Ein sehr bekannter Neonazi, der schon lange im Dreiländereck Hessen – Thüringen - Südniedersachsen aktiv ist, ist Thorsten Heise, aktuell im Bundesvorstand der NPD. In der "Frankfurter Allgemeinen Zeitung" distanzierte Thorsten Heise sich vor wenigen Tagen von der Kasseler Szene und der Gewalttat an Walter Lübcke. Malte Lantzsch vom "Mobilen Beratungsteam gegen Rechtextremismus und Rassismus" kommentiert:
"Was daran klar wurde, er kennt die entsprechenden Leute. Und dass er jetzt sagt, er habe politisch nicht viel mit denen zu tun, würde ich an seiner Stelle jetzt auch sagen."
Rechte Hooligans auf der Tribüne des Fußballclubs
Malte Lantzsch registriert auch Verbindungen von Thorsten Heise in die Hooliganszene des Kasseler Traditionsfußballclubs KSV Hessen Kassel:
"Dass Alt-Hools, rechte Hools oder Leute aus dem Neonazispektrum, die früher schon im Stadion waren, jetzt vermehrt wieder da sind."
"Wir sind von unserer Satzung her so organisiert, dass wir allen solchen, nicht tolerierbaren Ereignissen entgegentreten. Und als Verein sind wir da auch ganz klar positioniert", wehrt sich Daniel Bettermann, Marketing-Leiter des KSV Hessen Kassel: Natürlich wolle man keine Rechtsradikalen auf der Tribüne.

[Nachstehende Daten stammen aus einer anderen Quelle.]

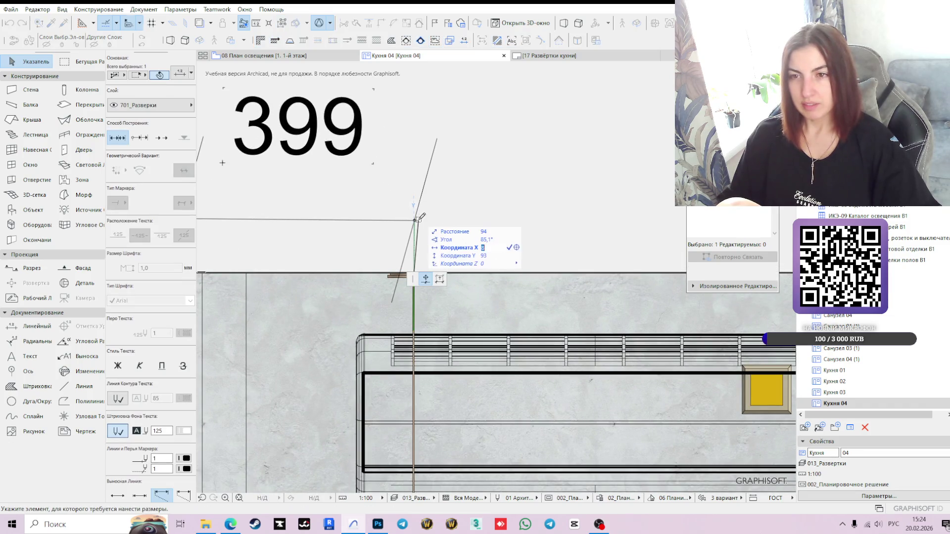
click(416, 221)
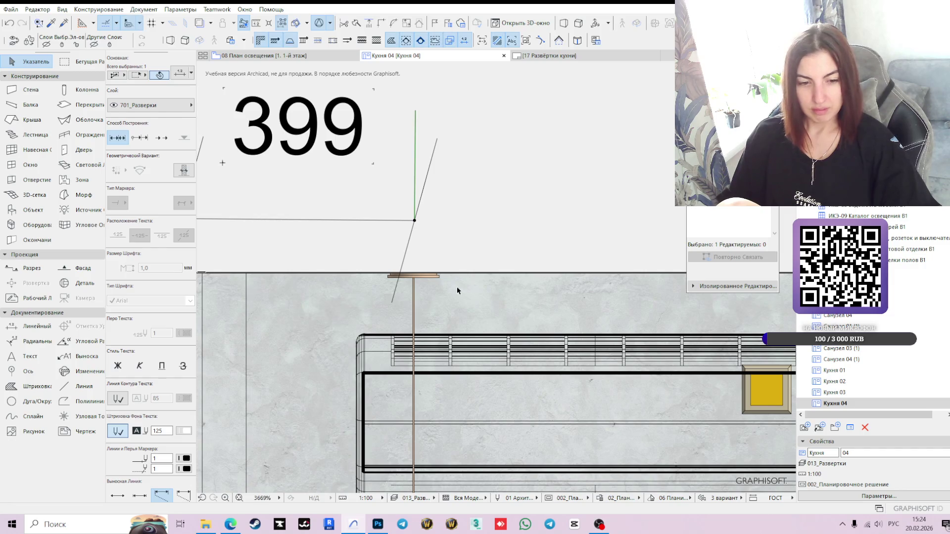
scroll(438, 231, down, 1)
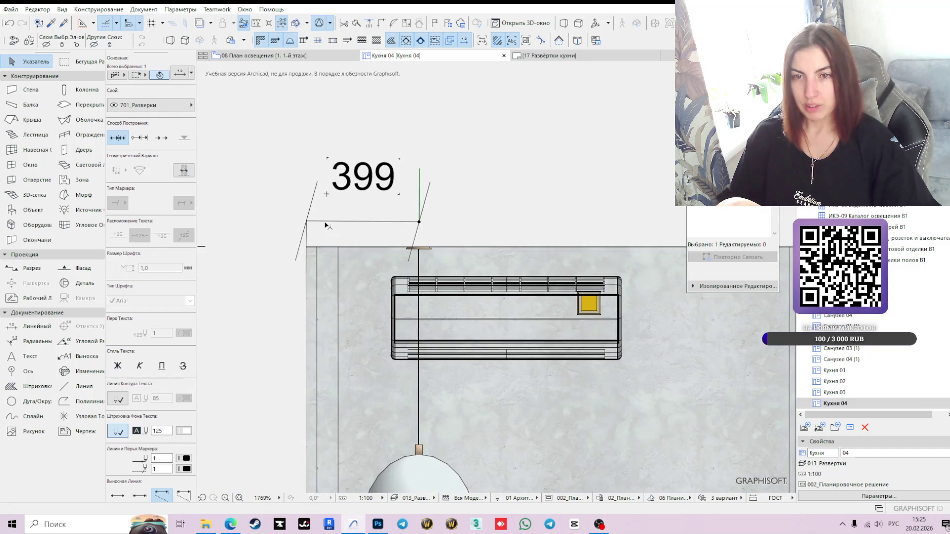
scroll(332, 228, up, 2)
middle_drag(290, 252, 326, 250)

Klar positionieren will sich die demokratische Stadtgesellschaft in Kassel auch am 20. Juli. Da hat nun die rechtsextreme Klein-Partei "Die Rechte" eine Demo anlässlich des 75. Jahrestages des Stauffenberg-Attentats auf Hitler angemeldet. Die Neonazis wollen auch vor dem Regierungspräsidium demonstrieren, in dem Walter Lübcke gearbeitet hat. Die Stadt will die Demo verbieten lassen. Der SPD-Bundestagsabgeordnete Timon Gremmels:
"Das ist der 75. Jahrestag des gescheiterten Attentats auf Adolf Hitler. Dass genau an diesem Tag die Neonazis vom Hauptbahnhof Richtung Regierungspräsidium marschieren wollen, ist eine Verhöhnung aller Opfer des 20. Juli 1944 genauso wie von Walter Lübcke. Wir müssen als Gesellschaft, als Stadtgesellschaft zeigen: Wir sind mehr. Und ich bin mir sicher, wir werden deutlich mehr sein am 20."